— Work request —
Using the listing, copy each whole line that features "where".

— Given entries —

⟨

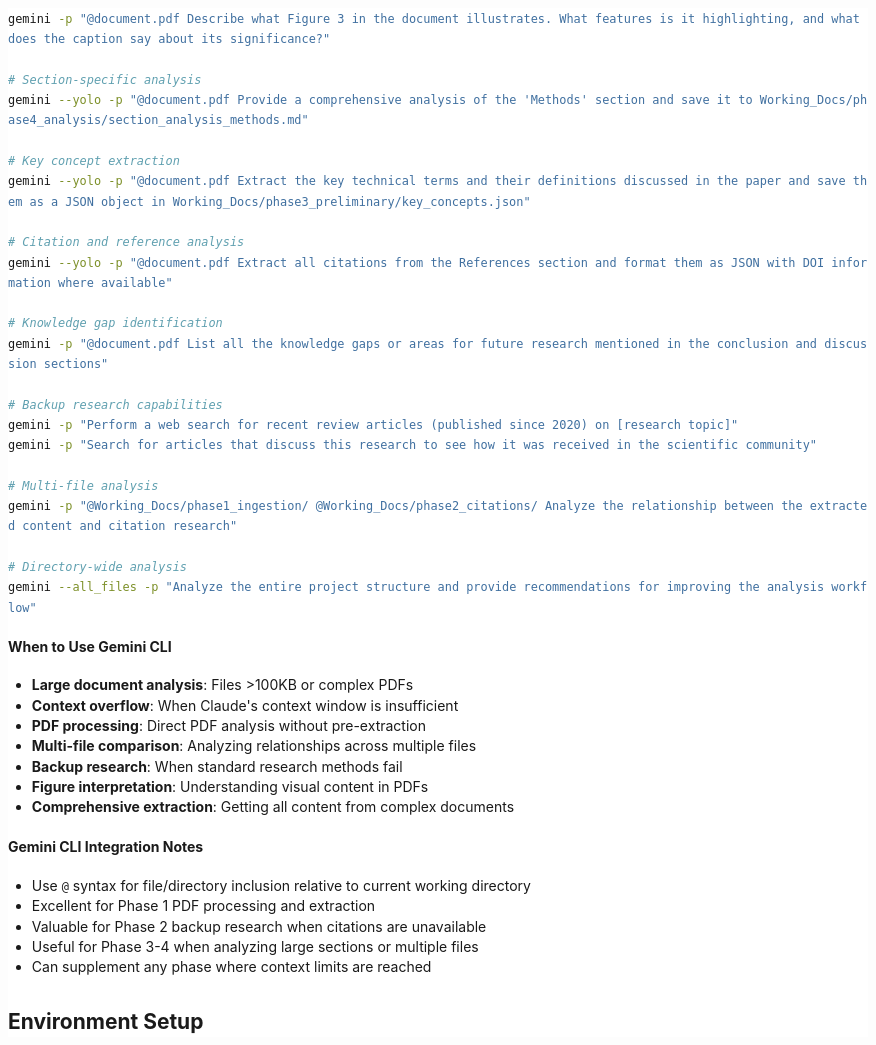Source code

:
 ```bash
gemini -p "@document.pdf Describe what Figure 3 in the document illustrates. What features is it highlighting, and what does the caption say about its significance?"

# Section-specific analysis
gemini --yolo -p "@document.pdf Provide a comprehensive analysis of the 'Methods' section and save it to Working_Docs/phase4_analysis/section_analysis_methods.md"

# Key concept extraction
gemini --yolo -p "@document.pdf Extract the key technical terms and their definitions discussed in the paper and save them as a JSON object in Working_Docs/phase3_preliminary/key_concepts.json"

# Citation and reference analysis
gemini --yolo -p "@document.pdf Extract all citations from the References section and format them as JSON with DOI information where available"

# Knowledge gap identification
gemini -p "@document.pdf List all the knowledge gaps or areas for future research mentioned in the conclusion and discussion sections"

# Backup research capabilities
gemini -p "Perform a web search for recent review articles (published since 2020) on [research topic]"
gemini -p "Search for articles that discuss this research to see how it was received in the scientific community"

# Multi-file analysis
gemini -p "@Working_Docs/phase1_ingestion/ @Working_Docs/phase2_citations/ Analyze the relationship between the extracted content and citation research"

# Directory-wide analysis
gemini --all_files -p "Analyze the entire project structure and provide recommendations for improving the analysis workflow"
```

#### When to Use Gemini CLI
- **Large document analysis**: Files >100KB or complex PDFs
- **Context overflow**: When Claude's context window is insufficient
- **PDF processing**: Direct PDF analysis without pre-extraction
- **Multi-file comparison**: Analyzing relationships across multiple files
- **Backup research**: When standard research methods fail
- **Figure interpretation**: Understanding visual content in PDFs
- **Comprehensive extraction**: Getting all content from complex documents

#### Gemini CLI Integration Notes
- Use `@` syntax for file/directory inclusion relative to current working directory
- Excellent for Phase 1 PDF processing and extraction
- Valuable for Phase 2 backup research when citations are unavailable
- Useful for Phase 3-4 when analyzing large sections or multiple files
- Can supplement any phase where context limits are reached

## Environment Setup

⟩

— Task result —
gemini --yolo -p "@document.pdf Extract all citations from the References section and format them as JSON with DOI information where available"
- Can supplement any phase where context limits are reached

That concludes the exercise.